*Work to complete*. Look below for the line with "assign f2 = x1;". Extract that line and each one after it through the last, word for word.

*Dataset records*.
::::::::

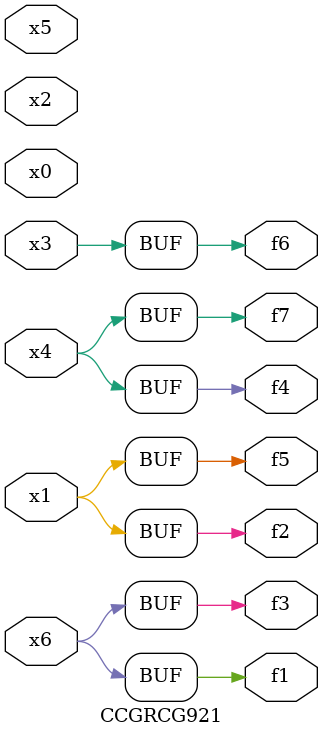
<source format=v>
module CCGRCG921(
	input x0, x1, x2, x3, x4, x5, x6,
	output f1, f2, f3, f4, f5, f6, f7
);
	assign f1 = x6;
	assign f2 = x1;
	assign f3 = x6;
	assign f4 = x4;
	assign f5 = x1;
	assign f6 = x3;
	assign f7 = x4;
endmodule

</source>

::::::::

*Task solution*.
	assign f2 = x1;
	assign f3 = x6;
	assign f4 = x4;
	assign f5 = x1;
	assign f6 = x3;
	assign f7 = x4;
endmodule

</source>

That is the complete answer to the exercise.